On a tort, d'ailleurs, de vouloir tout expliquer. Les objets ont leur secret. Les êtres aussi.
Plus tard ! C'est toujours cela qu'on se dit quand, au départ d'un train ou au chevet d'un malade, on prend conscience tout à coup de n'avoir pas assez aimé, pas assez compris. Et cela ressemble à ces bouquets de belles et de bonnes résoltuions qu'on entasse hâtivement, avec la peur d'arriver trop tard, au pied d'un mourant.
Il arrive parfois aux fleurs artificielles d'atteindre une qualité d'étrangeté magnifique ou paradoxale ; quand elles s'éloignent volontairement, délibérément, de l'imitation.
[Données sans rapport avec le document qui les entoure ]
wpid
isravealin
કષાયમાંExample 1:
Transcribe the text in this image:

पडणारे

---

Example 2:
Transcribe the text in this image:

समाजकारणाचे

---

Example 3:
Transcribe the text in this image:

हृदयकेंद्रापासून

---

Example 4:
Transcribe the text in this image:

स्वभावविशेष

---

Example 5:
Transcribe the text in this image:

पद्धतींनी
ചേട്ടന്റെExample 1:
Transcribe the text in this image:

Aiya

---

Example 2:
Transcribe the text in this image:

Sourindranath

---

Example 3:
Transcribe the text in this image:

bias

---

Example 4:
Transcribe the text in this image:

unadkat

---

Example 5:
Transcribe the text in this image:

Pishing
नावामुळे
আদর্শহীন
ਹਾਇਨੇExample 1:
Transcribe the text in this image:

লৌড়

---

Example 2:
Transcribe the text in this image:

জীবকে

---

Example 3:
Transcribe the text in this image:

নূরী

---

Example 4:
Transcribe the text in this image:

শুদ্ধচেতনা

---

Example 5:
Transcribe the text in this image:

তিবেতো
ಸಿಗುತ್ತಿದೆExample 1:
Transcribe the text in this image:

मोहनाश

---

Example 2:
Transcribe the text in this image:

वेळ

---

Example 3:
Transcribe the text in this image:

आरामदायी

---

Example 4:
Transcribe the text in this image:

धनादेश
Ici, au contraire, la ressemblance de la fleur de cire avec une fleur réelle avait été cherchée, voulue, étudiée, réalisée, avec un goût à la fois habile et ingénu. Le rose dont étaient peints les pétales était de cette nuance qui s'harmonise le mieux avec la matière de la cire : en même temps lisse et profond, intense et frais. Une rose vivante, "vraie", n'aurait pas eu plus de naturel dans la disposition de ces pétales autour du coeur invisible, et chaque pétale avait sa vie propre, son mouvement, son creux, sa cambrure.
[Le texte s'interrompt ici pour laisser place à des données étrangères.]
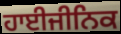
ਹਾਈਜੀਨਿਕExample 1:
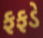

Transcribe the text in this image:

ફફડે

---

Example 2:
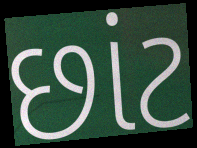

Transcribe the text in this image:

છાંટ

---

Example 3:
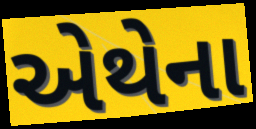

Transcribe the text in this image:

એથેના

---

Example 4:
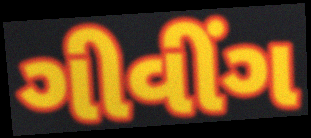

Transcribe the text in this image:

ગીવીંગ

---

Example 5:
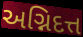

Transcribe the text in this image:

અગ્નિદત્ત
Le moment est venu d'en finir avec ces secrets, obsédants et ridicules. La rose de cire est revenue chez moi ; je vais en profiter pour tout savoir, et le texte mystérieusement confié aux feuilles de cuir vert finira bien par me livrer son énigme.
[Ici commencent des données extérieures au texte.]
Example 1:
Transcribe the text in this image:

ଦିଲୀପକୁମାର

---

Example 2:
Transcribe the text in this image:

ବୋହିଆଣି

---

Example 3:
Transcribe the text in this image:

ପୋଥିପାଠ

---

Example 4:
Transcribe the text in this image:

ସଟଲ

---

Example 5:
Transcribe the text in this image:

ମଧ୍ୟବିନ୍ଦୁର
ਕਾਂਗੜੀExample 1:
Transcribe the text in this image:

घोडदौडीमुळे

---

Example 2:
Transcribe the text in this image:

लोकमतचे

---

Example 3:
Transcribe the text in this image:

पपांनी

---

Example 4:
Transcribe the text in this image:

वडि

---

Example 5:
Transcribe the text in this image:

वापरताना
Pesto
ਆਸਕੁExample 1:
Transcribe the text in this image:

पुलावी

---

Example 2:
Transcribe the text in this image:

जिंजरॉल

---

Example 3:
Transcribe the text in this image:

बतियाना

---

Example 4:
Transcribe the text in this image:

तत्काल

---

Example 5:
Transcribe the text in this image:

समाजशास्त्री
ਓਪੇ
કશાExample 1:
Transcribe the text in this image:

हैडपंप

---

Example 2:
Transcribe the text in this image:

J'éprouvai une sensation d'angoisse quand je vis que la tabatière à musique ne fonctionnait plus. Elle était en bon état, la veille au soir. Elle avait passé la nuit, près de moi, sur ma table de chevet. Personne, certainement, ne l'avait touchée. Le couvercle de la tabatière s'ouvrait, comme de coutume, mais la trappe qui aurait dû laisser sortir l'oiseau restait fermée. Je craignais de fausser un mécanisme certainement très délicat, et, d'autre part, la pensée que l'oiseau ne chantait plus, qu'il s'inquiétait peut-être, lui aussi, de ne pas voir s'ouvrir la trappe, me troublait plus que je ne peux l'expliquer.